Material to process Block Start

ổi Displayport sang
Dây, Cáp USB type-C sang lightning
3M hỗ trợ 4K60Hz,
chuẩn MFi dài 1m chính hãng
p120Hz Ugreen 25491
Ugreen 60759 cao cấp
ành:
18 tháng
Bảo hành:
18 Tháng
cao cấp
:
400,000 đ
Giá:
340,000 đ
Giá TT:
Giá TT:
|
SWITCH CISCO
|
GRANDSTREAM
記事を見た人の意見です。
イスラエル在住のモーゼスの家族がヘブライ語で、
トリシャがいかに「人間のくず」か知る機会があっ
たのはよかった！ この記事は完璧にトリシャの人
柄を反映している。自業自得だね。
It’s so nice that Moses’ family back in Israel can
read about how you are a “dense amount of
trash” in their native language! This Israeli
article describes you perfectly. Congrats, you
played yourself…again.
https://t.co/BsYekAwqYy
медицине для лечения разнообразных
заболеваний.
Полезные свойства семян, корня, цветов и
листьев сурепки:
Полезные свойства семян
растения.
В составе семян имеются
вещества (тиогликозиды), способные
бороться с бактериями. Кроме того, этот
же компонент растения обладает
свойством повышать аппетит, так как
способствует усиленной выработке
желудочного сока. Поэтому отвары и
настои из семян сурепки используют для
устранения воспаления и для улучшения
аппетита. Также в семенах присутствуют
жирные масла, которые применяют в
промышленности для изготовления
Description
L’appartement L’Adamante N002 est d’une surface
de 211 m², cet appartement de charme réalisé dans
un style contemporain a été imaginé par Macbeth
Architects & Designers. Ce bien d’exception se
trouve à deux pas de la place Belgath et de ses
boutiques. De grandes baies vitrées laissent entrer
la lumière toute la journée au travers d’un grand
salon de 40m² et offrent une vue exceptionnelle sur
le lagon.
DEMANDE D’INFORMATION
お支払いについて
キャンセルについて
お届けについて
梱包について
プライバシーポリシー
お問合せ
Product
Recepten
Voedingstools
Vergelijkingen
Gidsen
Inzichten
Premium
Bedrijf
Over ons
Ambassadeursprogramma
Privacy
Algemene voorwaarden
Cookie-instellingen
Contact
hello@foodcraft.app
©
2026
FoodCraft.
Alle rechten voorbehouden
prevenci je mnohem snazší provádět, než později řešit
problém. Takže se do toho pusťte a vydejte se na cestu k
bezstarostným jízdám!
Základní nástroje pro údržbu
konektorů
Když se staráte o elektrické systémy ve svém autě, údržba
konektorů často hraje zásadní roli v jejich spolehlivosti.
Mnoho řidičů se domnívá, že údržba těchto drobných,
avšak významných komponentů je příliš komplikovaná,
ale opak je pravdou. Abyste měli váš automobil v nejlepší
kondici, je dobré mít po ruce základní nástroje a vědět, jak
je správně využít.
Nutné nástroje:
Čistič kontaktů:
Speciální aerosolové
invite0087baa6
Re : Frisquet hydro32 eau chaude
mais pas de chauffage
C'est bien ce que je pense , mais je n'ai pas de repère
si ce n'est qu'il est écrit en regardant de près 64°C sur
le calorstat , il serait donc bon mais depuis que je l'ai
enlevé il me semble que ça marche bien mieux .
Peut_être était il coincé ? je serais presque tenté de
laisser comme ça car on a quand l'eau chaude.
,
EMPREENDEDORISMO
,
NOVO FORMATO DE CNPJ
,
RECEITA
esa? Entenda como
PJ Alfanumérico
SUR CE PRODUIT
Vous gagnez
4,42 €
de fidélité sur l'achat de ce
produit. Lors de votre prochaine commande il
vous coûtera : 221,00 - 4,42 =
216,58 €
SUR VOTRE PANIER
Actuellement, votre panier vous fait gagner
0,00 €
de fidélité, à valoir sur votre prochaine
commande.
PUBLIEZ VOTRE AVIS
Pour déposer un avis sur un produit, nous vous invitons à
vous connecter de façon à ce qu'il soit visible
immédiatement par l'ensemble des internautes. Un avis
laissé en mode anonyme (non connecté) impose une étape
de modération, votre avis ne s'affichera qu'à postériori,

Material to process Block End

Give the listing again, word for word.

ổi Displayport sang
Dây, Cáp USB type-C sang lightning
3M hỗ trợ 4K60Hz,
chuẩn MFi dài 1m chính hãng
p120Hz Ugreen 25491
Ugreen 60759 cao cấp
ành:
18 tháng
Bảo hành:
18 Tháng
cao cấp
:
400,000 đ
Giá:
340,000 đ
Giá TT:
Giá TT:
|
SWITCH CISCO
|
GRANDSTREAM
記事を見た人の意見です。
イスラエル在住のモーゼスの家族がヘブライ語で、
トリシャがいかに「人間のくず」か知る機会があっ
たのはよかった！ この記事は完璧にトリシャの人
柄を反映している。自業自得だね。
It’s so nice that Moses’ family back in Israel can
read about how you are a “dense amount of
trash” in their native language! This Israeli
article describes you perfectly. Congrats, you
played yourself…again.
https://t.co/BsYekAwqYy
медицине для лечения разнообразных
заболеваний.
Полезные свойства семян, корня, цветов и
листьев сурепки:
Полезные свойства семян
растения.
В составе семян имеются
вещества (тиогликозиды), способные
бороться с бактериями. Кроме того, этот
же компонент растения обладает
свойством повышать аппетит, так как
способствует усиленной выработке
желудочного сока. Поэтому отвары и
настои из семян сурепки используют для
устранения воспаления и для улучшения
аппетита. Также в семенах присутствуют
жирные масла, которые применяют в
промышленности для изготовления
Description
L’appartement L’Adamante N002 est d’une surface
de 211 m², cet appartement de charme réalisé dans
un style contemporain a été imaginé par Macbeth
Architects & Designers. Ce bien d’exception se
trouve à deux pas de la place Belgath et de ses
boutiques. De grandes baies vitrées laissent entrer
la lumière toute la journée au travers d’un grand
salon de 40m² et offrent une vue exceptionnelle sur
le lagon.
DEMANDE D’INFORMATION
お支払いについて
キャンセルについて
お届けについて
梱包について
プライバシーポリシー
お問合せ
Product
Recepten
Voedingstools
Vergelijkingen
Gidsen
Inzichten
Premium
Bedrijf
Over ons
Ambassadeursprogramma
Privacy
Algemene voorwaarden
Cookie-instellingen
Contact
hello@foodcraft.app
©
2026
FoodCraft.
Alle rechten voorbehouden
prevenci je mnohem snazší provádět, než později řešit
problém. Takže se do toho pusťte a vydejte se na cestu k
bezstarostným jízdám!
Základní nástroje pro údržbu
konektorů
Když se staráte o elektrické systémy ve svém autě, údržba
konektorů často hraje zásadní roli v jejich spolehlivosti.
Mnoho řidičů se domnívá, že údržba těchto drobných,
avšak významných komponentů je příliš komplikovaná,
ale opak je pravdou. Abyste měli váš automobil v nejlepší
kondici, je dobré mít po ruce základní nástroje a vědět, jak
je správně využít.
Nutné nástroje:
Čistič kontaktů:
Speciální aerosolové
invite0087baa6
Re : Frisquet hydro32 eau chaude
mais pas de chauffage
C'est bien ce que je pense , mais je n'ai pas de repère
si ce n'est qu'il est écrit en regardant de près 64°C sur
le calorstat , il serait donc bon mais depuis que je l'ai
enlevé il me semble que ça marche bien mieux .
Peut_être était il coincé ? je serais presque tenté de
laisser comme ça car on a quand l'eau chaude.
,
EMPREENDEDORISMO
,
NOVO FORMATO DE CNPJ
,
RECEITA
esa? Entenda como
PJ Alfanumérico
SUR CE PRODUIT
Vous gagnez
4,42 €
de fidélité sur l'achat de ce
produit. Lors de votre prochaine commande il
vous coûtera : 221,00 - 4,42 =
216,58 €
SUR VOTRE PANIER
Actuellement, votre panier vous fait gagner
0,00 €
de fidélité, à valoir sur votre prochaine
commande.
PUBLIEZ VOTRE AVIS
Pour déposer un avis sur un produit, nous vous invitons à
vous connecter de façon à ce qu'il soit visible
immédiatement par l'ensemble des internautes. Un avis
laissé en mode anonyme (non connecté) impose une étape
de modération, votre avis ne s'affichera qu'à postériori,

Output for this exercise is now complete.